Volkswagen, though a niche player in the US (albeit with big dreams) is one of the world’s largest automakers. The German company posted a 42 percent sales increase in the US in April, thanks to the new Golf (up 113 percent), GTI (up 223 percent), Jetta (up 62 percent), New Beetle (!) (up 35 percent), Passat (up 28 percent), CC (up 38 percent), Tiguan (up 57 percent), and new Touareg (up 64 percent). Only the Chrysler-built Routan minivan saw a sales decline; its volumes were down 43.4 percent. Before you ask, “why bother with the Routan,” note that it sold more units than the Golf, Passat, and Touareg did. It’s also a pretty nice minivan, and one that I’d probably prefer to its Pentastar-branded cousins.

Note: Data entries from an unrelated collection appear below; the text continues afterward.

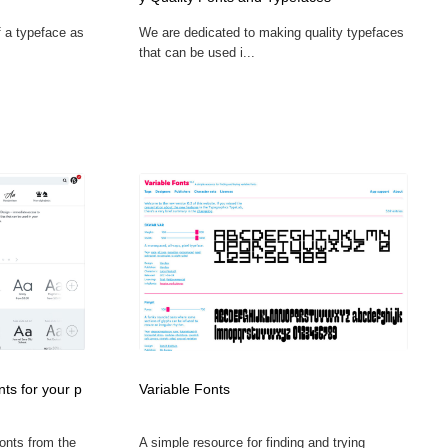
グラフィティ・Graffiti・ストリートアート
ニュース・マガジン・メディア・SNS・YouTube
346
of a typeface as
We are dedicated to making quality typefaces
that can be used i...
ニュース・マガジン・メディア・SNS・YouTube
ts for your p
Variable Fonts
fonts from the
A simple resource for finding and trying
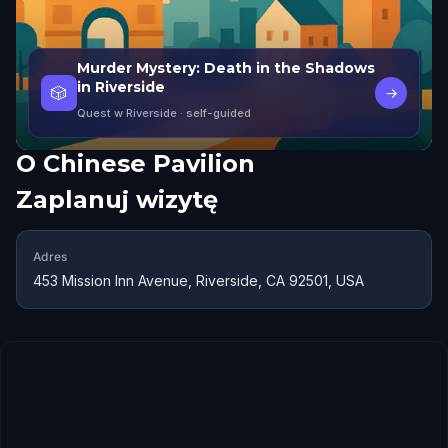
Murder Mystery: Death in the Shadows
in Riverside
🎲
→
Quest w Riverside
· self-guided
O
Chinese Pavilion
Zaplanuj wizytę
Adres
453 Mission Inn Avenue, Riverside, CA 92501, USA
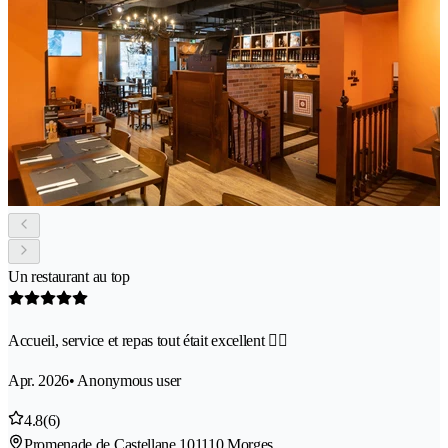
Un restaurant au top
Accueil, service et repas tout était excellent 👌🏻
Apr. 2026
• Anonymous user
4.8
(6)
Promenade de Castellane 10
1110 Morges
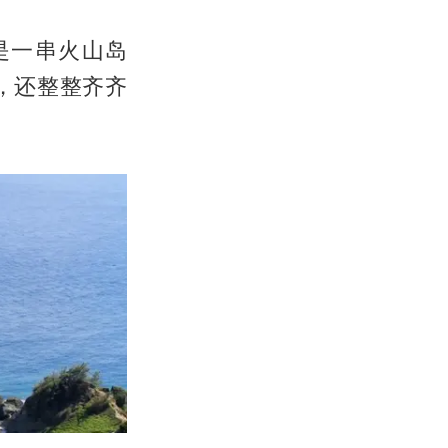
是一串火山岛
，还整整齐齐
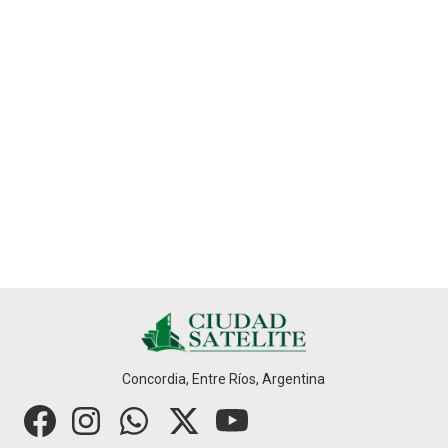
Concordia, Entre Ríos, Argentina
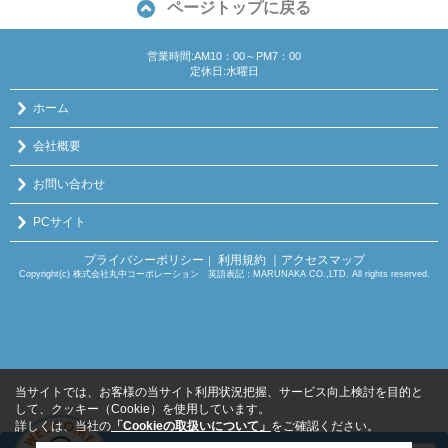
ページトップに戻る
営業時間:AM10：00～PM7：00
定休日:水曜日
ホーム
会社概要
お問い合わせ
PCサイト
プライバシーポリシー
利用規約
｜アクセスマップ
｜
Copyright(c) 株式会社丸中コーポレーション 英語表記：MARUNAKA CO.,LTD. All rights reserved.
当サイトでは、お客様の当サイト利用状況把握、サービス向上検討を目的と
して、クッキー（Cookie）を使用しています。
詳しくは、当社の
「Cookieの取扱いについて」
をご確認ください。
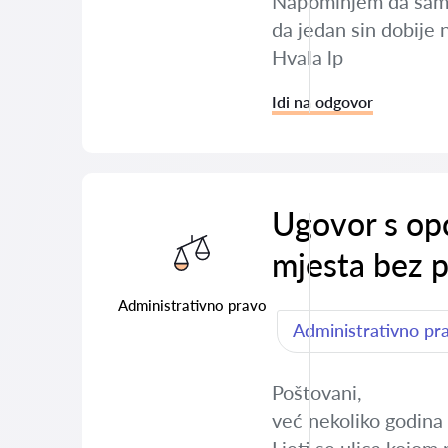
Napominjem da sam od
da jedan sin dobije 
Hvala lp
Idi na odgovor
Ugovor s opć
mjesta bez 
Administrativno pravo
Administrativno pr
Poštovani,
već nekoliko godina 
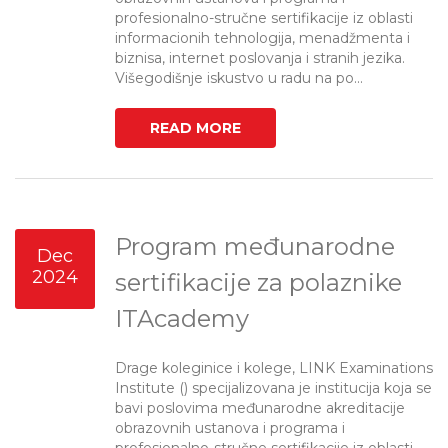
profesionalno-stručne sertifikacije iz oblasti
informacionih tehnologija, menadžmenta i
biznisa, internet poslovanja i stranih jezika.
Višegodišnje iskustvo u radu na po...
READ MORE
Program međunarodne
Dec
2024
sertifikacije za polaznike
ITAcademy
Drage koleginice i kolege, LINK Examinations
Institute () specijalizovana je institucija koja se
bavi poslovima međunarodne akreditacije
obrazovnih ustanova i programa i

Scrappy Suzuki appears to finally see its sales results leveling off (though still falling). Some might say they’re bottoming out; the Japanese purveyor of small cars and motorcycles saw its light-vehicle sales fall another 23 percent. That’s still much better than the 74 percent decline that Suzuki saw earlier in the year as the market roared past them, but at least the very good Kizashi midsize sedan – which I really enjoyed driving – is inching up in the sales charts, with 406 units going across the block. Our number one rule of sales results press releases comes true again, though: when automakers compare results to the previous month, it’s bad news. Suzuki noted, “Kizashi and Equator sales increase for fourth consecutive month.”
Japan’s other automaker that struggles in the US market, Mitsubishi, saw its sales basically flat, with them increasing by just 13 units. That’s 13 units, not 13 percent: from 3,919 to 3,932. Mazda’s sales increased by 17 percent, BMW increased a market-lagging 9 percent, Daimler AG increased 19 percent, and Jaguar Land Rover increased 10 percent. Volvo, now owned by China’s Geeley, did not report US sales results for April 2010.